Passiamo all’opposizione. Questa volta ha vinto il campo largo, ma occorre anche in questo caso fare dei distinguo. Numeri alla mano ha stravinto il Pd, che ha strappato voti al Movimento 5 stelle gettando in una crisi nera il partito di Conte. Il M5S ormai va male sempre, scavalcato negli ultimi test elettorali anche dall’Alleanza Verdi e Sinistra. Il Pd avrebbe vinto in Umbria ed Emilia-Romagna anche senza i voti del Movimento. Sembra fuori luogo, quindi, la pretesa del leader pentastellato di fare accordi alla pari con il Pd nel centrosinistra. La domanda che logora il M5S è la seguente: costruire un’alleanza stabile col Pd (campo largo) o tornare alle origini populiste senza allearsi con nessuno? A mio avviso in entrambi i casi si rischia il tracollo. Perché non fare come nel calcio in cui si cambia l’allenatore?
Tornando al Pd è stata una bella affermazione, punto. A mio avviso però il Pd da solo non basta per sconfiggere le destre unite. Toccherà alla segretaria Elly Schlein sapere costruire l’alternativa di governo, coinvolgere gli alleati e costruire un campo largo con programmi condivisi e credibili. Nel partito democratico i mugugni interni sono dietro l’angolo, soprattutto dopo la bruciante sconfitta in Liguria dove la vittoria era quasi scontata.
In definitiva durante i due anni di governo di Giorgia Meloni il centrodestra ha vinto in 11 regioni mentre il centrosinistra in 3, anche se c’è da dire che si è trattato di elezioni che sono coincise con la luna di miele della premier con gli elettori. Nel 2025 si voterà per il governo di altre sei regioni: Campania, Veneto, Toscana, Puglia, Marche e Valle D’Aosta.
I riflettori saranno puntati soprattutto su due importanti regioni che dovrebbero confermare il loro attuale colore politico (destra in Veneto e sinistra in Campania), ma che per dissidi interni potrebbero riservarci delle sorprese: in Campania De Luca sembra deciso a correre da solo (terzo mandato) senza il sostegno del Pd, in Veneto dopo i due mandati di Zaia (Lega) bisogna scegliere il candidato con una Lega che sta andando malissimo in tutte le tornate ma che pretende di avere più voce in capitolo nella scelta.

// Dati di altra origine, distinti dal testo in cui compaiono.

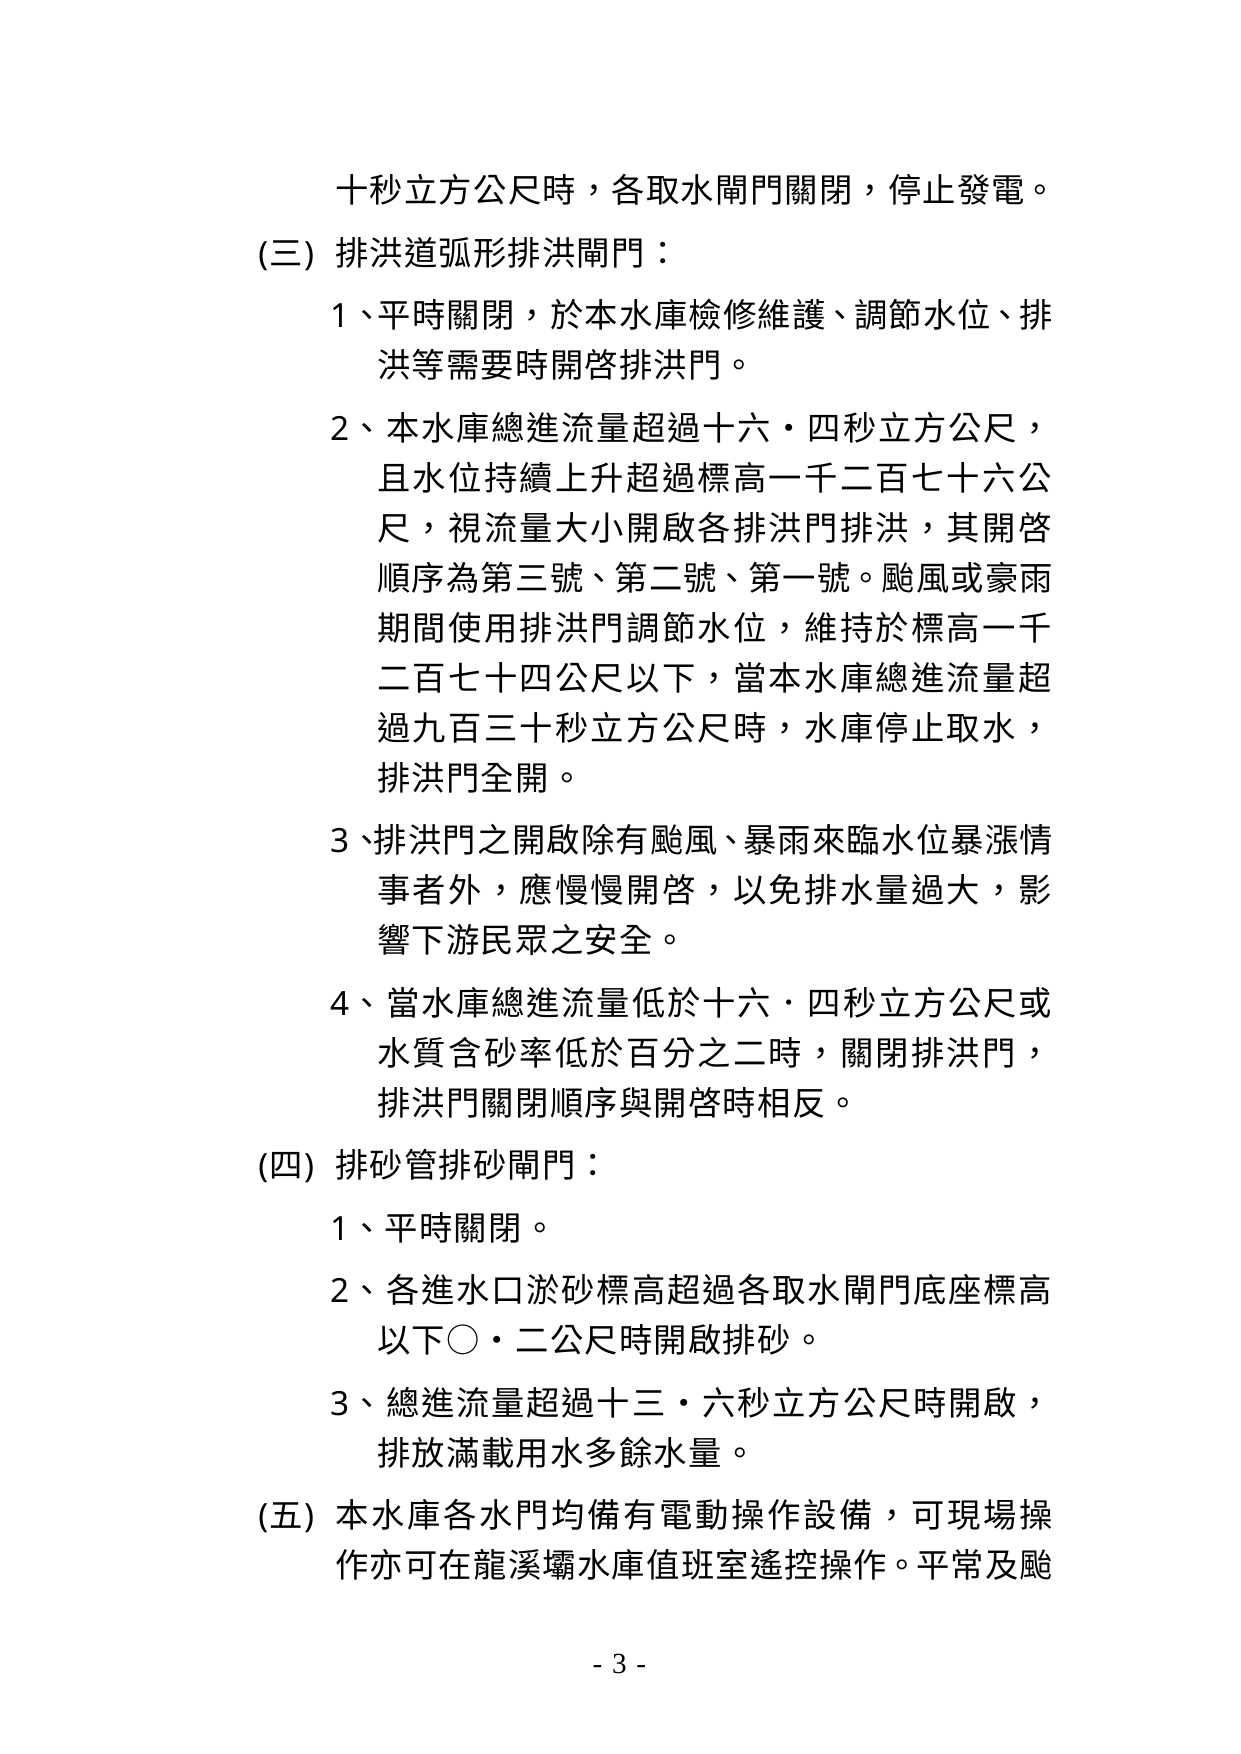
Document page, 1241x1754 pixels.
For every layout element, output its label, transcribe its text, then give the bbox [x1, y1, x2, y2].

text 2、本水庫總進流量超過十六‧四秒立方公尺，且水位持續上升超過標高一千二百七十六公尺，視流量大小開啟各排洪門排洪，其開啓順序為第三號、第二號、第一號。颱風或豪雨期間使用排洪門調節水位，維持於標高一千二百七十四公尺以下，當本水庫總進流量超過九百三十秒立方公尺時，水庫停止取水，排洪門全開。 [330, 400, 1053, 800]
text 1、平時關閉。 [330, 1200, 1053, 1250]
text 2、各進水口淤砂標高超過各取水閘門底座標高以下○‧二公尺時開啟排砂。 [330, 1263, 1053, 1363]
text 3、排洪門之開啟除有颱風、暴雨來臨水位暴漲情事者外，應慢慢開啓，以免排水量過大，影響下游民眾之安全。 [330, 813, 1053, 963]
list 本水庫各水門均備有電動操作設備，可現場操作亦可在龍溪壩水庫值班室遙控操作。平常及颱 [258, 1488, 1053, 1588]
list 進水口取水閘門：平時依計畫取水量開啟一號取水閘門三公尺及二號取水閘門二‧五五公尺取水發電。颱風或豪雨水庫總進流量超過九百三十秒立方公尺時，各取水閘門關閉，停止發電。 [258, 163, 1053, 213]
text 4、當水庫總進流量低於十六．四秒立方公尺或水質含砂率低於百分之二時，關閉排洪門，排洪門關閉順序與開啓時相反。 [330, 975, 1053, 1125]
text 1、平時關閉，於本水庫檢修維護、調節水位、排洪等需要時開啓排洪門。 [330, 288, 1053, 388]
list 排砂管排砂閘門： [258, 1138, 1053, 1188]
text 3、總進流量超過十三‧六秒立方公尺時開啟，排放滿載用水多餘水量。 [330, 1375, 1053, 1475]
list 排洪道弧形排洪閘門： [258, 225, 1053, 275]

Sarà un bel banco di prova per le doti politiche dei leader di partito e di coalizione. A sinistra c’è in gioco la leadership: se andrà male si cambia. A destra rischiano gli equilibri di governo: se andrà male potremmo assistere ad un logoramento interno con riflessi sui progetti di riforma e sulla tenuta del governo stesso.